Bypassing NFT marketplaces will have negligible effects on the demand for the NFT project. The exploration and decision-making that happens on NFT marketplaces is intra-collection, not inter-collection. NFT marketplaces like OpenSea serve more as a trusted transaction layer than a discovery platform. NFT marketplaces aren’t a significant source of demand generation. Apart from high-level stats, OpenSea doesn’t make personalized recommendations or provide sufficient information for users to form convictions about a project. Users’ intent to purchase an NFT is usually formed through their social media interactions or word-of-mouth recommendations.

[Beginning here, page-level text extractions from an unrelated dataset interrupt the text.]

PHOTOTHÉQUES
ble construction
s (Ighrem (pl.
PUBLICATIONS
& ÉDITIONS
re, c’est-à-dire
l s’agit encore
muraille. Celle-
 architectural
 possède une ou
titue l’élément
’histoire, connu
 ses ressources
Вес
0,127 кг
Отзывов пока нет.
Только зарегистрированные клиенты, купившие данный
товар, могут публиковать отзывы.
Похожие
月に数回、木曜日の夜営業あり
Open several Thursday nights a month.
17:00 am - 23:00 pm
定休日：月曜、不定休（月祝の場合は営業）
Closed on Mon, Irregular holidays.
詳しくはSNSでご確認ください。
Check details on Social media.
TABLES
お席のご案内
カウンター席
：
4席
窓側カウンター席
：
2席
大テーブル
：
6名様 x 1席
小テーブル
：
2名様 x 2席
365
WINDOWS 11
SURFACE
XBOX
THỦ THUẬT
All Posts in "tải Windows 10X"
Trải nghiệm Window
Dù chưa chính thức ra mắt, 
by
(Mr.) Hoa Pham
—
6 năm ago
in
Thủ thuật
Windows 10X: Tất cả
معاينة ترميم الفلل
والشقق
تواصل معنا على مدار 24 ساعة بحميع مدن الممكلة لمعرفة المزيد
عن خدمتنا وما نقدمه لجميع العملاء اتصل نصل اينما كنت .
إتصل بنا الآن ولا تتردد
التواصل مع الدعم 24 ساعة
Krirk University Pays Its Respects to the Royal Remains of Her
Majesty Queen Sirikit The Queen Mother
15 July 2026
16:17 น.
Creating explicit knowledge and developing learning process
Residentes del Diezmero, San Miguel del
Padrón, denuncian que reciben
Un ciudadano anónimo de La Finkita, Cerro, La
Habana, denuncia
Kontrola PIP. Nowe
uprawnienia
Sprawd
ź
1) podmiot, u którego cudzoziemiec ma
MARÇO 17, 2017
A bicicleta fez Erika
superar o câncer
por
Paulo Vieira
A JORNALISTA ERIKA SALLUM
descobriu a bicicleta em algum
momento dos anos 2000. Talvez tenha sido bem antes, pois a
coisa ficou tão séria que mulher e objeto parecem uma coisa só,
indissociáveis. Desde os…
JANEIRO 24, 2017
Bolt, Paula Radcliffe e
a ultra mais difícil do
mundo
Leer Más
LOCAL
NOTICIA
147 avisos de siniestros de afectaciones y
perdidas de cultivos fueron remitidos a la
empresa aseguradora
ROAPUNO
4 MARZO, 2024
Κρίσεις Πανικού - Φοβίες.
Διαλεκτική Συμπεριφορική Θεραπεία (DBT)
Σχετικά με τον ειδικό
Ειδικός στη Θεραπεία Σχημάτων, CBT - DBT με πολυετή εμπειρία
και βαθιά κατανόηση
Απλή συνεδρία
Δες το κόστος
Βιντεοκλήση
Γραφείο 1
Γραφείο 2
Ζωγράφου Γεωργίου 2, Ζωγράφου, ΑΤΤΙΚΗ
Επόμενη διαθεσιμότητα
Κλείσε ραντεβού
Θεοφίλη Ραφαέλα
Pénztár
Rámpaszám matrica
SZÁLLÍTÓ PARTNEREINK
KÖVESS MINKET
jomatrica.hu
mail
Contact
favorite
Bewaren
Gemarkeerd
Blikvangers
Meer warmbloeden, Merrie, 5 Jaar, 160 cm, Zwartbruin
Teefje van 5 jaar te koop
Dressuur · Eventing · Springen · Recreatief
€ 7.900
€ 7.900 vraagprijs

Benefits of community-hosted NFT marketplaces extend beyond economics
Hosting NFT marketplaces will allow communities to offer better onboarding experiences. Currently, the NFT buying and onboarding processes are disjointed. Someone may buy an NFT on OpenSea but it’s unclear what they can use it for or where they can use it. When communities host their own marketplaces, onboarding can become more seamless. For example, upon purchase, NFT buyers can be given information about where they can access gated content and how they join the community’s Discord, making for a better experience.
Community-hosted NFT marketplaces would also be in greater alignment with the Web3 ethos of reducing intermediaries. This will protect communities from being de-platformed and censored by the major NFT marketplaces.
Blue-chip projects will lead the way, and others will quickly follow suit
About a month ago, Chris Cantino, the founder of the CryptoPackaged Goods NFT projects, tweeted out a list of blue-chip NFT projects that he felt should host their own NFT marketplaces. Given the engaged member base and resources these projects possess, blue-chip NFT projects are best placed to lead the way and start hosting their own NFT marketplaces.
Other projects will likely follow their example, and launch their own community-hosted marketplaces making this the new default. It is important to note that, while the shift isn’t happening quickly, we are seeing new players enter the space. For example, in April 2022, Blockparty announced the public beta launch of its decentralized NFT exchange. Still, we aren’t quite to the point of BAYC launching its own marketplace… yet.
Until then, we’ll be watching, ready to embrace the change.